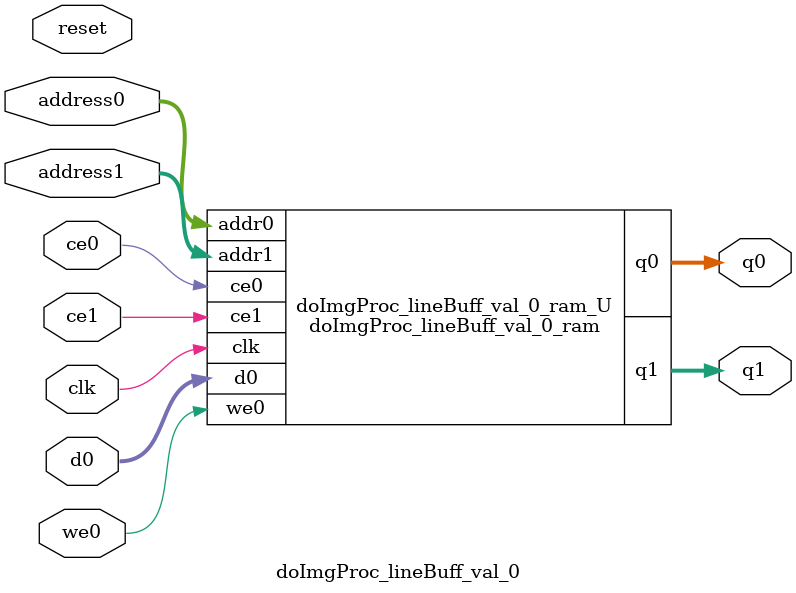
<source format=v>

`timescale 1 ns / 1 ps
module doImgProc_lineBuff_val_0_ram (addr0, ce0, d0, we0, q0, addr1, ce1, q1,  clk);

parameter DWIDTH = 8;
parameter AWIDTH = 9;
parameter MEM_SIZE = 512;

input[AWIDTH-1:0] addr0;
input ce0;
input[DWIDTH-1:0] d0;
input we0;
output reg[DWIDTH-1:0] q0;
input[AWIDTH-1:0] addr1;
input ce1;
output reg[DWIDTH-1:0] q1;
input clk;

(* ram_style = "block" *)reg [DWIDTH-1:0] ram[MEM_SIZE-1:0];




always @(posedge clk)  
begin 
    if (ce0) 
    begin
        if (we0) 
        begin 
            ram[addr0] <= d0; 
            q0 <= d0;
        end 
        else 
            q0 <= ram[addr0];
    end
end


always @(posedge clk)  
begin 
    if (ce1) 
    begin
            q1 <= ram[addr1];
    end
end


endmodule


`timescale 1 ns / 1 ps
module doImgProc_lineBuff_val_0(
    reset,
    clk,
    address0,
    ce0,
    we0,
    d0,
    q0,
    address1,
    ce1,
    q1);

parameter DataWidth = 32'd8;
parameter AddressRange = 32'd512;
parameter AddressWidth = 32'd9;
input reset;
input clk;
input[AddressWidth - 1:0] address0;
input ce0;
input we0;
input[DataWidth - 1:0] d0;
output[DataWidth - 1:0] q0;
input[AddressWidth - 1:0] address1;
input ce1;
output[DataWidth - 1:0] q1;



doImgProc_lineBuff_val_0_ram doImgProc_lineBuff_val_0_ram_U(
    .clk( clk ),
    .addr0( address0 ),
    .ce0( ce0 ),
    .d0( d0 ),
    .we0( we0 ),
    .q0( q0 ),
    .addr1( address1 ),
    .ce1( ce1 ),
    .q1( q1 ));

endmodule


</source>
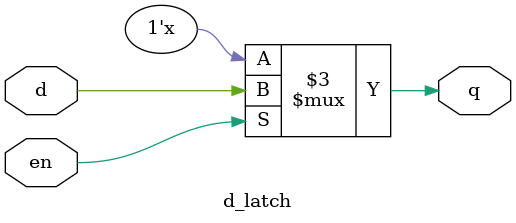
<source format=v>
module d_latch(
  input en,d,
  output reg q
);
  
  always@(*)
    begin
      if(en)
        q=d;
    end
endmodule

</source>
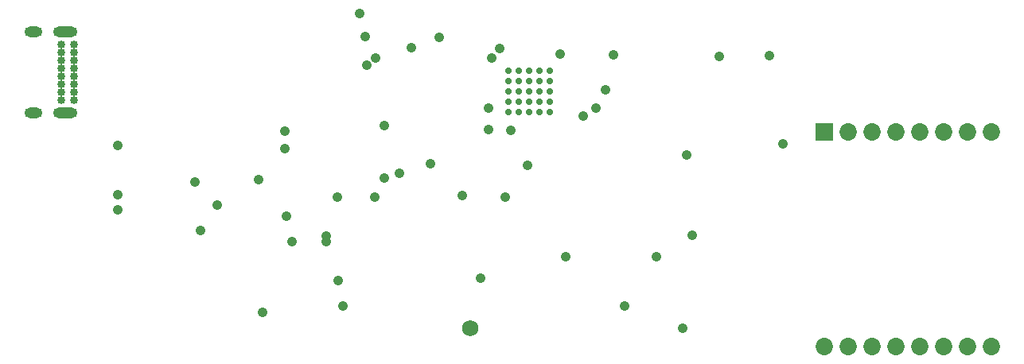
<source format=gbr>
%TF.GenerationSoftware,Altium Limited,Altium Designer,24.10.1 (45)*%
G04 Layer_Color=16711935*
%FSLAX45Y45*%
%MOMM*%
%TF.SameCoordinates,2EBBFB3B-01A8-4DF5-8D17-AA19E7DB42BB*%
%TF.FilePolarity,Negative*%
%TF.FileFunction,Soldermask,Bot*%
%TF.Part,Single*%
G01*
G75*
%TA.AperFunction,ComponentPad*%
%ADD90C,1.85320*%
%ADD91R,1.85320X1.85320*%
%TA.AperFunction,ViaPad*%
%ADD92C,1.72720*%
%TA.AperFunction,ComponentPad*%
%ADD93C,0.85320*%
%ADD94O,1.90320X1.10320*%
%ADD95O,2.60320X1.10320*%
%TA.AperFunction,ViaPad*%
%ADD96C,1.05320*%
%ADD97C,0.70320*%
D90*
X11590000Y3290001D02*
D03*
X12098000D02*
D03*
X13114000D02*
D03*
X12860001D02*
D03*
X12606000D02*
D03*
X12352000D02*
D03*
X11844000D02*
D03*
X13367999Y3293999D02*
D03*
Y5579999D02*
D03*
X11844000D02*
D03*
X12098000D02*
D03*
X12352000D02*
D03*
X12606000D02*
D03*
X12860001D02*
D03*
X13114000D02*
D03*
D91*
X11590000D02*
D03*
D92*
X7820000Y3490000D02*
D03*
D93*
X3610574Y6510000D02*
D03*
Y6425001D02*
D03*
Y6340003D02*
D03*
Y6254999D02*
D03*
Y6170000D02*
D03*
Y6085002D02*
D03*
Y5999998D02*
D03*
Y5915000D02*
D03*
X3475573D02*
D03*
Y5999998D02*
D03*
Y6085002D02*
D03*
Y6170000D02*
D03*
Y6254999D02*
D03*
Y6340003D02*
D03*
Y6425001D02*
D03*
Y6510000D02*
D03*
D94*
X3174573Y6645001D02*
D03*
Y5779999D02*
D03*
D95*
X3512576Y6645001D02*
D03*
Y5779999D02*
D03*
D96*
X9164000Y5832160D02*
D03*
X8778887Y6404180D02*
D03*
X9164320Y5831840D02*
D03*
X9260000Y6030000D02*
D03*
X9027160Y5748020D02*
D03*
X6720886Y6289863D02*
D03*
X6705200Y6590000D02*
D03*
X6650000Y6840000D02*
D03*
X8020000Y5830000D02*
D03*
X4890000Y5040000D02*
D03*
X4950000Y4530000D02*
D03*
X5130000Y4800000D02*
D03*
X5570000Y5070000D02*
D03*
X8430000Y5220000D02*
D03*
X8200000Y4880000D02*
D03*
X8020000Y5600000D02*
D03*
X7934960Y4023360D02*
D03*
X7737881Y4897120D02*
D03*
X6420000Y3990000D02*
D03*
X9350000Y6400000D02*
D03*
X10469999Y6377498D02*
D03*
X11150000Y5450000D02*
D03*
X11010000Y6390000D02*
D03*
X8840003Y4246880D02*
D03*
X9466580Y3726002D02*
D03*
X6819555Y6364615D02*
D03*
X5867400Y4676140D02*
D03*
X10129520Y5335001D02*
D03*
X8255000Y5595620D02*
D03*
X5615940Y3652520D02*
D03*
X7197882Y6474938D02*
D03*
X8138160Y6469380D02*
D03*
X5854400Y5584403D02*
D03*
X6906372Y5083272D02*
D03*
X6294999Y4471899D02*
D03*
X6471920Y3721100D02*
D03*
X7397501Y5237480D02*
D03*
X6804660Y4879340D02*
D03*
X6908800Y5642859D02*
D03*
X6408420Y4879340D02*
D03*
X7073900Y5140960D02*
D03*
X6294999Y4409999D02*
D03*
X5924398D02*
D03*
X7496642Y6587861D02*
D03*
X8050814Y6364615D02*
D03*
X9806940Y4246880D02*
D03*
X4074201Y4750598D02*
D03*
Y5435798D02*
D03*
Y4908499D02*
D03*
X10185999Y4478020D02*
D03*
X10080000Y3482340D02*
D03*
X5851205Y5400004D02*
D03*
D97*
X8230001Y5790428D02*
D03*
Y5900425D02*
D03*
Y6010427D02*
D03*
Y6120425D02*
D03*
Y6230427D02*
D03*
X8339999Y5790428D02*
D03*
Y5900425D02*
D03*
Y6010427D02*
D03*
Y6120425D02*
D03*
Y6230427D02*
D03*
X8450001Y5790428D02*
D03*
Y5900425D02*
D03*
Y6010427D02*
D03*
Y6120425D02*
D03*
Y6230427D02*
D03*
X8559998Y5790428D02*
D03*
Y5900425D02*
D03*
Y6010427D02*
D03*
Y6120425D02*
D03*
Y6230427D02*
D03*
X8670000Y5790428D02*
D03*
Y5900425D02*
D03*
Y6010427D02*
D03*
Y6120425D02*
D03*
Y6230427D02*
D03*
%TF.MD5,1063a259a057ed22129aac0ed0540c82*%
M02*

</source>
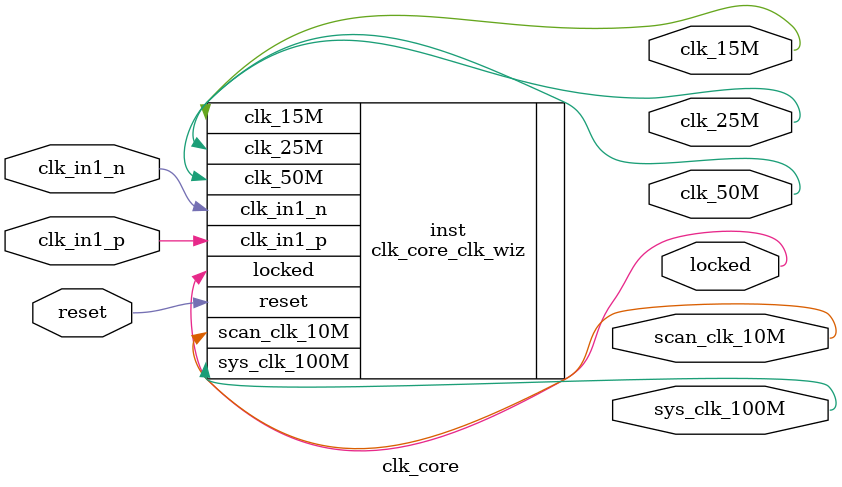
<source format=v>


`timescale 1ps/1ps

(* CORE_GENERATION_INFO = "clk_core,clk_wiz_v6_0_5_0_0,{component_name=clk_core,use_phase_alignment=true,use_min_o_jitter=false,use_max_i_jitter=false,use_dyn_phase_shift=false,use_inclk_switchover=false,use_dyn_reconfig=false,enable_axi=0,feedback_source=FDBK_AUTO,PRIMITIVE=MMCM,num_out_clk=5,clkin1_period=5.000,clkin2_period=10.0,use_power_down=false,use_reset=true,use_locked=true,use_inclk_stopped=false,feedback_type=SINGLE,CLOCK_MGR_TYPE=NA,manual_override=false}" *)

module clk_core 
 (
  // Clock out ports
  output        sys_clk_100M,
  output        scan_clk_10M,
  output        clk_25M,
  output        clk_50M,
  output        clk_15M,
  // Status and control signals
  input         reset,
  output        locked,
 // Clock in ports
  input         clk_in1_p,
  input         clk_in1_n
 );

  clk_core_clk_wiz inst
  (
  // Clock out ports  
  .sys_clk_100M(sys_clk_100M),
  .scan_clk_10M(scan_clk_10M),
  .clk_25M(clk_25M),
  .clk_50M(clk_50M),
  .clk_15M(clk_15M),
  // Status and control signals               
  .reset(reset), 
  .locked(locked),
 // Clock in ports
  .clk_in1_p(clk_in1_p),
  .clk_in1_n(clk_in1_n)
  );

endmodule

</source>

**WHAT THE TASK ASKS**
Scan the listing above and copy all lines containing the word "DataWidth".

**RESPONSE TO THIS TASK**
parameter DataWidth = 32'd8;
input[DataWidth - 1:0] d0;
output[DataWidth - 1:0] q0;
output[DataWidth - 1:0] q1;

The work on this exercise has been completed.